THE CITY REBORN FROM THE ASHES OF AMERICA'S MOST DISASTROUS FOREST FIRE
Tales from the old-timer
Issue Date: April 9, 2014
By Jane Thibodeau Martin,
daughter of the Old-Timer
I grew up in an old farmhouse. There was one bathroom for our family of six. It had a claw-footed bathtub, and every Saturday night, whether we needed it or not, my sister and I got a bath.
We sisters were put in the tub together for many years, and Mom washed our hair with Prell shampoo. We liked the bath but hated the shampoo. Then we got our flannel pajamas on and sat in front of the wood furnace registers (if it was winter) to wait for our hair to dry before going to bed. No hair dryer until I was in middle school, when my Mom got a suitcase-sized hair dryer with a long tube feeding warm air into a plastic bonnet you placed over your head. It was terribly loud, but we found it quite glamorous.
These days it would be unusual for a house to be built without at least two bathrooms, and certainly no house gets built without a shower today. The standard now is everyone showers daily - either before or after work, depending on the type of work.
The roots of the custom of a Saturday night bath were probably another result of our agricultural heritage. You worked hard all week, milking, hauling manure, and working in the fields or forests. It didnt pay to bathe, because youd just get dirty and stinky again immediately the next day. You probably didnt change your clothes daily either, for the same reason, and because the woman of the house only did laundry once a week or so .not to mention you only had a few outfits of clothing. No big walk-in closets packed with choices in those days. Kids had a pair of shoes, maybe two counting a pair for fancy events like church.
So a Saturday night bath made sense - Sunday being church day, and a day of rest from most of the labors (of course cows still needed to be fed and milked). Saturday night you cleaned up, and Sunday was the fresh start to a new week.
I had a good friend in grade school whose family did not have an indoor bathroom, relying on the traditional outhouse and doing wash-ups in the kitchen sink as needed. And my husbands farming family didnt acquire an indoor toilet until he was midway through school, either. So a single indoor bathroom like my family had, humble as it might be, was still probably an appreciated convenience for the generation prior to mine. My maternal grandmother had a shower, and I thought that was pretty exotic.
Now we all shower daily, change clothes daily (at least once, sometimes more) and have a large variety of toiletries that seem to be necessities - but our history tells us little of this is actually necessary. We all wonder why we are constantly busy .we might be amazed how much spare time wed have if we adopted the toiletry and clothing habits our parents and grandparents had.
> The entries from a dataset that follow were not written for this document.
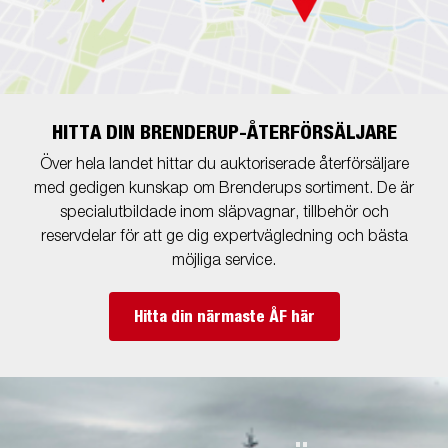
HITTA DIN BRENDERUP-ÅTERFÖRSÄLJARE
Över hela landet hittar du auktoriserade återförsäljare
med gedigen kunskap om Brenderups sortiment. De är
specialutbildade inom släpvagnar, tillbehör och
reservdelar för att ge dig expertvägledning och bästa
möjliga service.
Hitta din närmaste ÅF här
Few of us do the kind of work that causes us to actually get dirty, and probably few if any would notice if we cut back a little and used that time to read books or indulge in other relaxing leisure pursuits.
Now, we even haul our dogs in for bathing, which they probably enjoy about as much as I liked my Saturday night shampooing. I can guarantee you none of the hard-working farm dogs our forbearers depended on ever got a bath, and they probably could have used one a lot more than your poodle does.